Pemain kelahiran 1937 ini telah mencuri perhatian sejak kiprahnya pada Olimpiade 1956 yang berbuah medali emas. Kemampuannya pun diakui dengan menduduki posisi 13 dalam penghargaan prestisius Ballon d’Or pada tahun yang sama, lalu posisinya meningkat ke peringkat 7 setahun berselang, menggambarkan bahwa ia adalah pemain kelas dunia saat itu.
Streltsov masih berusia 21 tahun saat Piala Dunia 1958 berlangsung, dan semestinya ia bahu membahu bersama Igor Netto dan kawan-kawan di lapangan. Jika saja Sterltsov bermain, maka kemungkinan besar ia menjadi lawan yang seimbang dari Pele. Namun kenyataannya, Sterltsov harus mendekam di penjara atas tuduhan pemerkosaan.
Banyak yang meyakini Streltsov dijebak dalam sebuah permainan politik tingkat tinggi yang sampai melibatkan perdana menteri saat itu, Nikita Krushchev. Jonathan Wilson dalam bukunya yang berjudul Behind The Curtain menceritakan kisah yang amat lengkap, yang pada intinya adalah Streltsov dijebak lantaran menolak perjodohan dengan salah seorang putri dari menteri sekaligus anggota politburo yang dekat dengan Krushchev.
Prestasi hebat Streltsov di usia yang masih amat muda berpadu dengan kegemarannya berpesta dan berhubungan dengan wanita. Diceritakan bahwa dengan menggunakan seorang wanita bernama Maria Lebedeva yang ditemuinya di sebuah pesta undangan, Streltsov bersama dua rekannya yaitu Boris Tatushin dan Mikhail Ogonkov dijebak sehingga polisi menangkap mereka bertiga.
Streltsov kemudian dipaksa mengakui perbuatan (yang belum tentu dilakukannya) itu jika ia ingin mengikuti Piala Dunia. Kenyataannya, hal itu tidak terjadi. Streltsov malah harus menjalani hukuman di penjara Gulag selama 12 tahun, yang akhirnya menghilangkan kesempatannya mengikuti Piala Dunia 1958 dan 1962 di mana saat itu ia berada dalam usia emas pesepakbola.

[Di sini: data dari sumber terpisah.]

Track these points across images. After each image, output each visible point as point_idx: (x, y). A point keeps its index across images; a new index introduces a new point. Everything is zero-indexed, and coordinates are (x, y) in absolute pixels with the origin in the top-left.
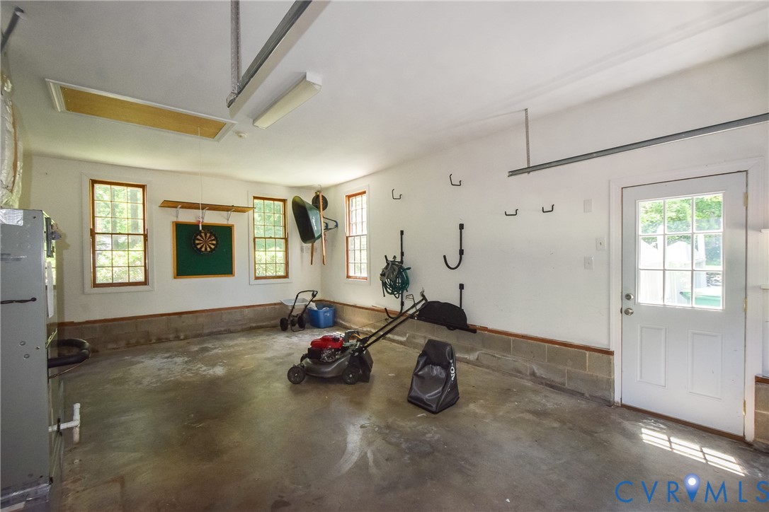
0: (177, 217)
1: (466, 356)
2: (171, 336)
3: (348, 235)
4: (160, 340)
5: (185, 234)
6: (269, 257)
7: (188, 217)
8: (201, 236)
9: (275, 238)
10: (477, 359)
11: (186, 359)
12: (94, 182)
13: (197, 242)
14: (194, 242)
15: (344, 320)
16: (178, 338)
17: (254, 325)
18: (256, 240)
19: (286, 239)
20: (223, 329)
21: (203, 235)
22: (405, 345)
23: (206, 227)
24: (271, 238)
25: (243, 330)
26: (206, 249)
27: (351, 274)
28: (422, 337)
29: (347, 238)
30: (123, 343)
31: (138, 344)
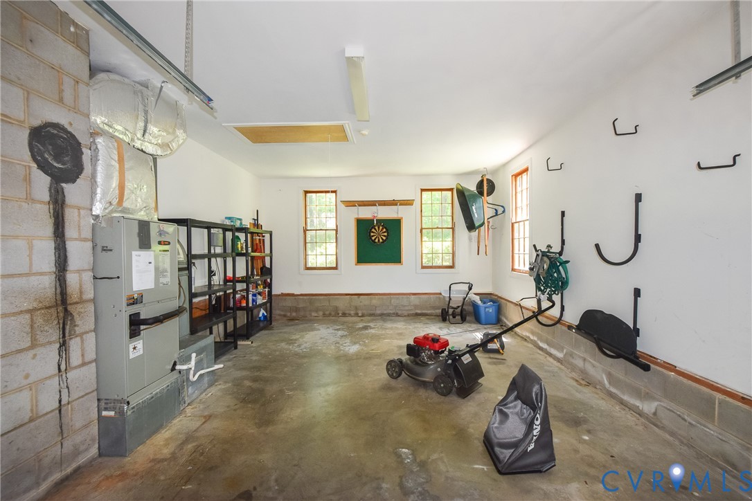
0: (358, 214)
1: (638, 403)
2: (352, 312)
3: (514, 221)
4: (344, 315)
5: (364, 227)
6: (436, 248)
7: (366, 213)
8: (375, 229)
9: (442, 228)
10: (655, 414)
11: (346, 333)
12: (306, 192)
13: (372, 234)
14: (370, 234)
15: (507, 319)
16: (357, 315)
17: (419, 312)
18: (423, 230)
19: (453, 229)
20: (391, 312)
21: (377, 227)
22: (561, 364)
23: (379, 221)
24: (437, 228)
25: (408, 315)
26: (379, 240)
27: (516, 267)
28: (580, 357)
29: (513, 224)
30: (321, 313)
31: (330, 314)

Streltsov kemudian dibebaskan tahun 1963, setelah menjalani 5 dari 12 tahun masa hukuman. Pasca bebas, Streltsov kembali bermain sepak bola, namun di level amatir dalam kompetisi antar pabrik. Lima tahun tidak bermain di laga kompetitif memang menghilangkan sedikit kecepatan dan kekuatannya, namun tetap saja Streltsov masih terlalu tangguh bagi lawan-lawannya. Hal ini kemudian membawanya kembali ke kancah sepak bola profesional. Torpedo Moscow, mantan klubnya sebelum dipenjara menariknya kembali tahun 1965.

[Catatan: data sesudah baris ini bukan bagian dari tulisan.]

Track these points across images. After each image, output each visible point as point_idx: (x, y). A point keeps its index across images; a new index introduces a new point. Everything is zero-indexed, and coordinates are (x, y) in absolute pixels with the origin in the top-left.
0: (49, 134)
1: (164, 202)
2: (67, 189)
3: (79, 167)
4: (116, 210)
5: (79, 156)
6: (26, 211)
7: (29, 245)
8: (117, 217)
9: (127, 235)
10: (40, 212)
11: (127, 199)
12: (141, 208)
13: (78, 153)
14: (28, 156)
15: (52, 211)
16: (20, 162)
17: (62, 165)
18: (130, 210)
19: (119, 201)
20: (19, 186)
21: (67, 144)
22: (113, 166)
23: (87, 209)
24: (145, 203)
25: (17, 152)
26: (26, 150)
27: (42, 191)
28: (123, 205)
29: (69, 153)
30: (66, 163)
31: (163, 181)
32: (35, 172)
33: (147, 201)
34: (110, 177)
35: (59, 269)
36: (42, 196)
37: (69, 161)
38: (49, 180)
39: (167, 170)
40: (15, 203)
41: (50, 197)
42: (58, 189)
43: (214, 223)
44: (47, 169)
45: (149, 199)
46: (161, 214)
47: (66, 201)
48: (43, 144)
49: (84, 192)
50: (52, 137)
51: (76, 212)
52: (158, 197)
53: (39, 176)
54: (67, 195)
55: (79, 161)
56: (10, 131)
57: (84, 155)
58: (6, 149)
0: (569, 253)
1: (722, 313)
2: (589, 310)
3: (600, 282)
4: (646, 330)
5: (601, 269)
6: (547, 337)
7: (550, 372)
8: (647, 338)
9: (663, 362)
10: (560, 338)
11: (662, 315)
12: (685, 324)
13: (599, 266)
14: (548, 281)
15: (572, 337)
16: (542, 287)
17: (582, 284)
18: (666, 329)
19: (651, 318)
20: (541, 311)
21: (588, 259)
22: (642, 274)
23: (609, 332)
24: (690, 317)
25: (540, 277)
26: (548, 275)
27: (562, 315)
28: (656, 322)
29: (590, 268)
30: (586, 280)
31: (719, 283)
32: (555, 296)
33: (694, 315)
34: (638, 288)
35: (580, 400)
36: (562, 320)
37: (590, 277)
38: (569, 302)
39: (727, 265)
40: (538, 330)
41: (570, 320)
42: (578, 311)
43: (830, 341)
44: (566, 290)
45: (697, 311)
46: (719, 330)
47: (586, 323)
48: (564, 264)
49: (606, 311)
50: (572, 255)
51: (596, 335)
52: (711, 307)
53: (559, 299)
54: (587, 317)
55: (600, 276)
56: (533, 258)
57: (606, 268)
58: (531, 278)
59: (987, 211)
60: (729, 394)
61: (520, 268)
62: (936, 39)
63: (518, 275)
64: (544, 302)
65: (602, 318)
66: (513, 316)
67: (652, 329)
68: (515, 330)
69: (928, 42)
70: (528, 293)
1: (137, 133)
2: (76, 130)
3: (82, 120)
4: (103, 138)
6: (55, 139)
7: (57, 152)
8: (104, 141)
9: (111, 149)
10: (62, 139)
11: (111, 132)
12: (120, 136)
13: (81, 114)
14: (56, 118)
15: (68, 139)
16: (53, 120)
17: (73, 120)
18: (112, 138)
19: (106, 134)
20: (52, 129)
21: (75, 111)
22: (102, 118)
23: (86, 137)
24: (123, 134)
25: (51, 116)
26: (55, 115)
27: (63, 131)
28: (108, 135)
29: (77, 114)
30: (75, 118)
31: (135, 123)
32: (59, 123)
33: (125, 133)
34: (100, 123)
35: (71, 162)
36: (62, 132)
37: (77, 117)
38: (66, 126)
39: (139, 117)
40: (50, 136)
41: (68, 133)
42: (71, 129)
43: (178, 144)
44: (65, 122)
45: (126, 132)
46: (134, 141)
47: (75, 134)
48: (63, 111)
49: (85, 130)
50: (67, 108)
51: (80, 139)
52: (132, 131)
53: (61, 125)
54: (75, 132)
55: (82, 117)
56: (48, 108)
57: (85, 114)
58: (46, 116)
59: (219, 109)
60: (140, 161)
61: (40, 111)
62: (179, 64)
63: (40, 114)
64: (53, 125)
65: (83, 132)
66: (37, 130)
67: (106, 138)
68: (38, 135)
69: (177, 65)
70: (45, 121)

Streltsov tidak mampu menyamai level permainannya seperti sebelum ia dipenjara. Namun ia masih mampu beberapa kali terpilih memperkuat tim nasional, meskipun ia kemudian tidak dipanggil memperkuat negaranya pada Piala Dunia 1966 dan Piala Eropa tahun 1968. Streltsov kemudian melanjutkan karirnya bersama Torpedo Moscow yang juga menjadi satu-satunya klub yang pernah diperkuatnya, di mana ia sempat memberikan sebuah gelar juara liga Soviet dan sebuah Piala Soviet. Ia pun meraih penghargaan individual berupa pemain terbaik Soviet tahun 1967 dan 1968.
Tahun 1970 saat berusia 33 tahun adalah saat terakhirnya dalam bermain sepak bola. Ia meninggal dunia tahun 1990 akibat penyakit kanker tenggorokan. Enam tahun setelah kematiannya, klub Torpedo Moscow mengabadikan namanya menjadi nama stadion klub. Melihat pengakuan tinggi akan kemampuannya, memang tidak salah jika tim nasional Uni Soviet akan mampu berprestasi lebih baik andai diperkuat Streltsov lebih lama, mengingat tanpa pemain inipun mereka sudah cukup disegani di dunia sepak bola 1950-1960an.